I just realised unidecode converts everything to ascii which means searches for greek characters wouldn't work. Either we'd have to convert search terms to ascii as well, or use another method such as this one to remove diacritics:

def remove_combining_fluent(string: str) -> str:
    normalized = unicodedata.normalize('NFD', string)
    return ''.join(
        [l for l in normalized if not unicodedata.combining(l)]
    ).casefold()

Also, we need to write a migration to recreate plain content for all the relevant text fields using the new approach.

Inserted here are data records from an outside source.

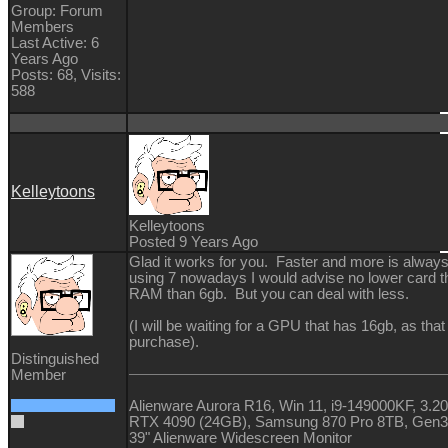
Group: Forum
Members
Last Active: 6
Years Ago
Posts: 68,
Visits:
588
Kelleytoons
Kelleytoons
Posted 9 Years Ago
Glad it works for you. Faster and more is always 
using 7 nowadays I would advise no lower card t
RAM than 6gb. But you can deal with less.
(I will be waiting for a GPU that has 16gb, as that
purchase).
Distinguished
Member
Alienware Aurora R16, Win 11, i9-149000KF, 
RTX 4090 (24GB), Samsung 870 Pro 8TB, Gen
39" Alienware Widescreen Monitor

what does the NFD mean in this code?

tcouch commented 6 months ago

I just realised unidecode converts everything to ascii which means searches for greek characters wouldn't work. Either we'd have to convert search terms to ascii as well, or use another method such as this one to remove diacritics:

def remove_combining_fluent(string: str) -> str:
    normalized = unicodedata.normalize('NFD', string)
    return ''.join(
        [l for l in normalized if not unicodedata.combining(l)]
    ).casefold()

Also, we need to write a migration to recreate plain content for all the relevant text fields using the new approach.

what does the NFD mean in this code?

Normal Form D. From the documentation for unicodedata:

...there are two normal forms: normal form C and normal form D. Normal form D (NFD) is also known as canonical decomposition, and translates each character into its decomposed form. Normal form C (NFC) first applies a canonical decomposition, then composes pre-combined characters again.

So, it splits a character with a diacritic into two parts. The next part of that function then discards any parts that are combining characters.